Land Tax and the Law of Gravity
The effect of the global recession on the local market has been significant, characterised by substantial reductions in transaction volume and demonstrably longer exposure periods across all property segments.
Continued economic challenges have prolonged the sluggish conditions such that we are seeing an increasing supply of distressed residential properties, primarily in the low and middle-income segments of the market, where financial institutions are implementing measures to recover on their lending. This situation has been further compounded by an over supply of residential land, which despite prices declining since 2014 (as discussed and demonstrated in the Terra Land Price Index shown on page 98), appears to demonstrate a decline in appetite for real estate.
These factors directly impact the property tax revenue to be earned by the Government as the tax is calculated based on property type and value, with some classes given special rebates or exemptions once the required criteria have been met. The Barbados Revenue Authority (BRA), reassess property values on a triennial basis, and the most recent re-valuation was conducted in 2017.

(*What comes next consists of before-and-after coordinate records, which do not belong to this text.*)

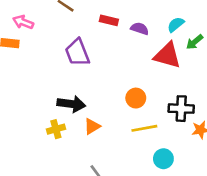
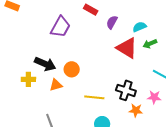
purple semicircle: (140, 29) -> (112, 22), turned -96
purple trapezoid: (77, 53) -> (60, 27), turned -145
orange circle: (136, 98) -> (72, 69), moved

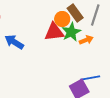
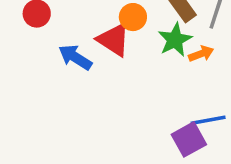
orange circle: (62, 19) -> (133, 17), moved
red triangle: (54, 32) -> (114, 40), moved, turned 40

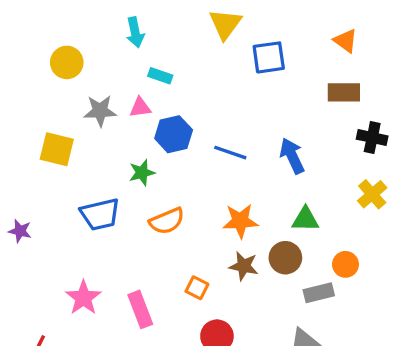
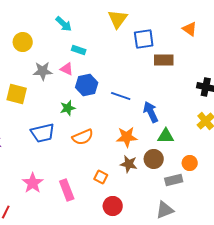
cyan arrow: (135, 32) -> (64, 24), turned -36
brown rectangle: (344, 92) -> (164, 60), moved
pink triangle: (140, 107) -> (67, 69), turned 32
blue arrow: (292, 156) -> (151, 112), moved

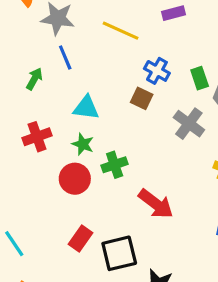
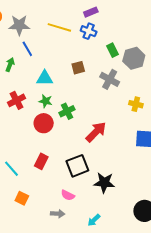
blue cross: (157, 71) -> (89, 31), moved
brown square: (142, 98) -> (78, 68), turned -32
red arrow: (156, 204) -> (96, 132), turned -75
red rectangle: (80, 239) -> (41, 161), moved

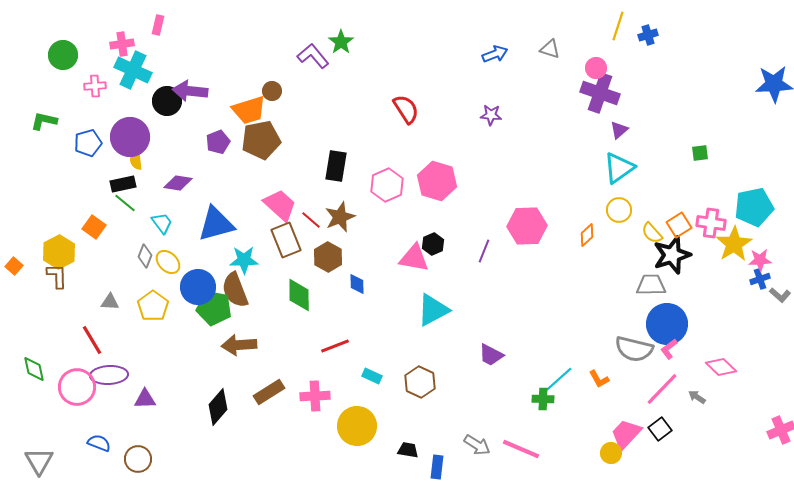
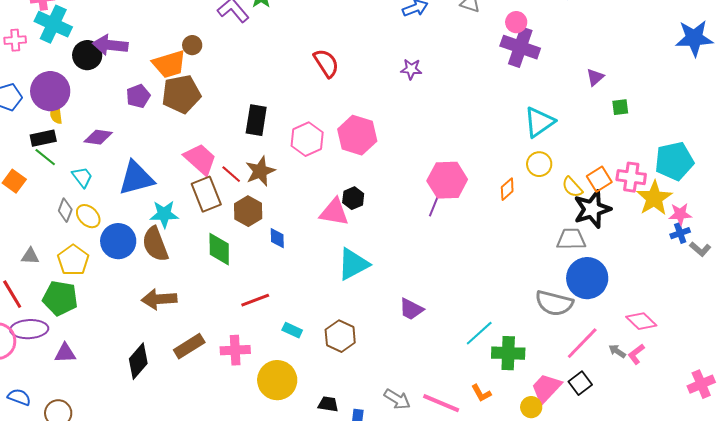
purple triangle: (619, 130) -> (595, 77), moved
purple line: (484, 251) -> (434, 205), moved
green pentagon: (214, 308) -> (60, 298), moved
pink L-shape: (669, 349) -> (636, 354), moved
orange L-shape: (599, 379) -> (481, 393), moved
green cross: (543, 399) -> (508, 353), moved, size x1.5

Every parish is segmented into land tax reference areas. During the revaluation exercise, Officers within the Land Valuations & Assessment section at the BRA conduct checks of properties (land and built) in each land tax reference area, and examine recent sales transactions for similar properties in the same reference area. Two officers are assigned to each parish. Property values are then determined based on the analysis performed, and the relevant tax assessed based on the final value. Of note, the tax rates and bands did not change in the 2017 re-valuation, however while some taxpayers noted little or no change, others reported increases in the range of 10% – 100% in the assessed site and/or improved values, resulting in substantial increases in their property tax obligation.

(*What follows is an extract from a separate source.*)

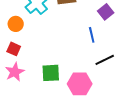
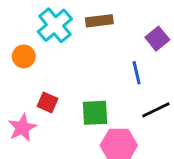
red square: (14, 49) -> (47, 102), moved
green square: (51, 73) -> (95, 113), moved

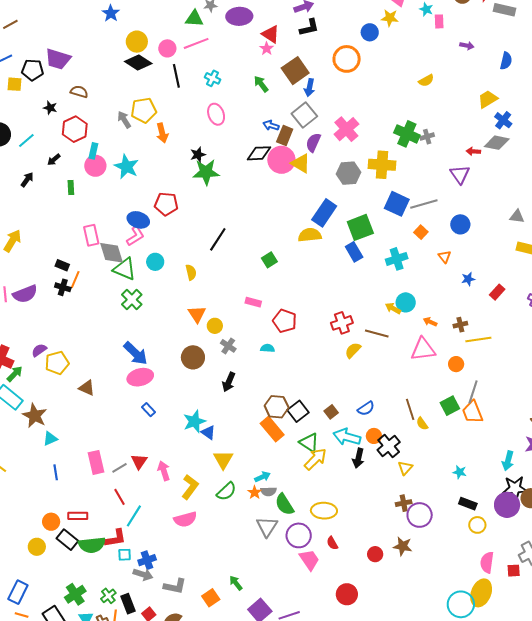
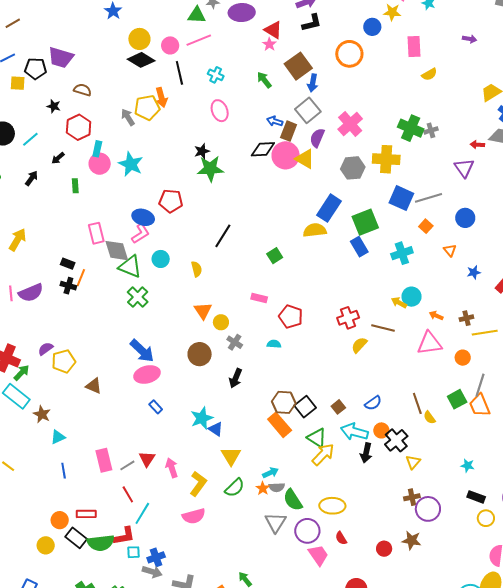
pink rectangle: (439, 21) -> (414, 47), moved, size x1.5
orange arrow: (162, 133) -> (161, 97), moved
brown star: (35, 416) -> (42, 414), size x0.7

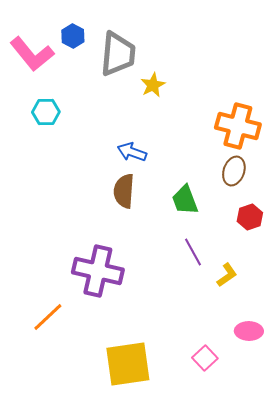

Taxpayers are required to pay the tax due or risk incurring penalties and interest, but are also allowed to file an objection in writing to the Revenue Commissioner, within 30 days of the tax assessment issue date. The BRA reviews objections received and for built properties the Officers will conduct a full inspection, including measuring and photographing the property (residential), inspecting or using the income approach to value (commercial), and again reviewing comparable sales transactions. On completion of their analysis, the Officer either reduces the site/property value and therefore the property tax is assessed (resulting in a refund to the taxpayer), or the objection is overruled.
Interestingly, the revaluation process utilises a “mass appraisal” approach to assess trends in large volumes of data, which while a widely accepted tool for the valuation of property for taxation purposes, differs from techniques used by Valuers focusing on individual properties.
“BRA REASSESSES PROPERTY VALUES ON A TRIENNIAL BASIS THE MOST RECENT RE-VALUATION WAS CONDUCTED IN 2017.”
One would anticipate declining property prices as noted above would translate to reduced values on which tax is assessed. However, with recovery actions taken by financial institutions in compressed market periods, recent sale transactions may not reflect the true market value of a property.
Historically, however, real estate in Barbados has been considered a reliable investment, so if the saying “what goes up must come down” is correct, then the opposite (hopefully) should hold true. Consider though, that future rises in property values may well equal an increase in property tax in the 2020 revaluation.